La historia se centra en Elena, una veterinaria apasionada y dedicada que reside en Valencia y trabaja en el Zoológico de la ciudad, un lugar donde siente un profundo vínculo con los animales que custodia. Su vida está dedicada a proteger a los majestuosos elefantes, los inteligentes chimpancés y los poderosos leones que habitan en el zoológico. Elena ha dedicado su vida a asegurar su bienestar, alimentando su amor por la fauna y convirtiendo el zoológico en su hogar. Sin embargo, esta tranquilidad se ve abruptamente rota cuando, de manera inexplicable, un tirador desconocido comienza a perpetrar una serie de actos atroces, asesinando ejemplares de diversas especies. No se trata de un simple acto de vandalismo; los animales son eliminados con precisión, a menudo con un aura de frialdad y premeditación que aumenta el terror entre los empleados del zoológico.
La investigación para atrapar al responsable de estos asesinatos recae sobre los hombros de un veterano de la Unidad de Delitos Especiales (UDE), un hombre curtido en mil batallas, y una joven inspectora, una profesional llena de entusiasmo, pero con pocos recursos y una perspectiva más fresca. Ambos se enfrentan a un laberinto sin salida, con pistas dispersas, testigos escasos y la constante presión de las autoridades. En medio de este dilema, emerge una pregunta crucial: legalmente, matar a un animal no se considera “asesinato”. Esta cuestión moral y jurídica crea una tensión aún mayor, obligando a los investigadores a considerar las implicaciones éticas de la situación. El conflicto no se limita a la resolución de un crimen; se convierte en una batalla por la defensa de la vida, tanto humana como animal.
La dinámica de la investigación se complica aún más por la intrincada red de relaciones personales que existen en el zoológico. Elena, la veterinaria, no es solo una profesional; también tiene una relación sentimental con Cristina, su pareja, y una relación más compleja y apasionada con Sidy, su amante y compañero en el parque. Este triángulo amoroso, sumado a las sospechas y los secretos que se esconden tras las paredes del zoológico, añade una capa adicional de tensión a la trama. Cada uno de los personajes podría ser el próximo objetivo del tirador, y la atmósfera de paranoia se intensifica con cada nuevo descubrimiento. La novela explora la idea de que la violencia puede ser producto de una profunda frustración, un luto, o incluso una forma de venganza.
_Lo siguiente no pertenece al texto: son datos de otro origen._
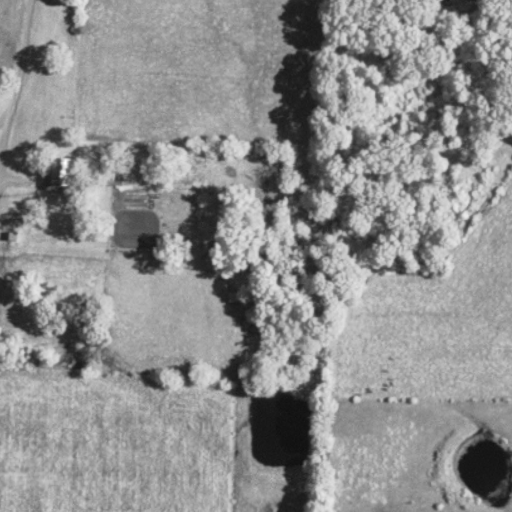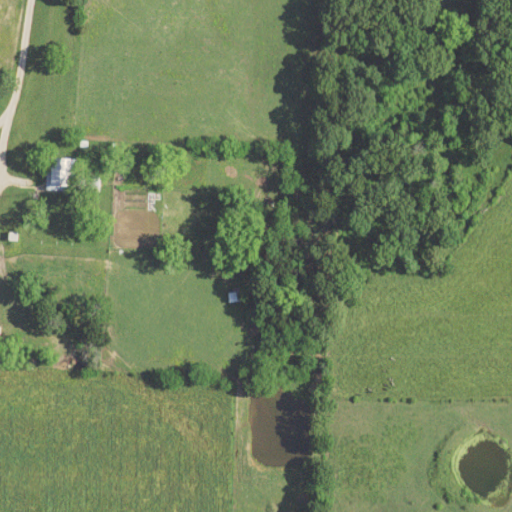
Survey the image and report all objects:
road: (2, 9)
road: (12, 57)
La investigación avanza con obstáculos. La falta de pruebas contundentes y la insistencia de la Fiscalía en que, debido a la naturaleza del crimen, la pena sería levemente menor que la de un asesinato, dificulta aún más el trabajo de los investigadores. Elena, con su conocimiento profundo de los animales y de la dinámica del zoológico, se convierte en un activo crucial. Su capacidad para observar detalles que otros pasan por alto, su empatía con los animales y su intuición la convierten en la clave para desentrañar el misterio. Pero, a medida que se acerca a la verdad, Elena se encuentra en peligro constante, y se da cuenta de que el tirador no es simplemente un criminal, sino alguien que tiene un motivo muy personal. El secreto de la identidad del culpable se desvela poco a poco.
Opinión Crítica de El Olor del Miedo.:
Ríos San Martín ha creado una novela de suspense muy bien construida, con una atmósfera opresiva que se instala en la mente del lector desde las primeras páginas. La descripción del zoológico, con sus animales y sus empleados, es vívida y realista, lo que aumenta el impacto emocional de los hechos. La novela utiliza el entorno del zoológico de forma muy eficaz como un microcosmos de la sociedad, donde se reflejan los problemas y las tensiones de la vida cotidiana. La crítica que se hace a la búsqueda de soluciones rápidas y simplistas ante problemas complejos es especialmente relevante.
La novela no solo entretiene, sino que también invita a la reflexión sobre temas importantes como el valor de la vida, la responsabilidad ética y la importancia de la empatía. El manejo del suspense es magistral, con giros inesperados y momentos de tensión que mantienen al lector al borde de su asiento. Es una obra que provoca debate y que, al final, te hace cuestionarte tus propias convicciones. Recomendable para aquellos que disfrutan de los thrillers psicológicos con un componente moral y que buscan una lectura estimulante y provocadora. Se espera de Ríos San Martín que siga desarrollando su estilo en la creación de narraciones tan impactantes como esta.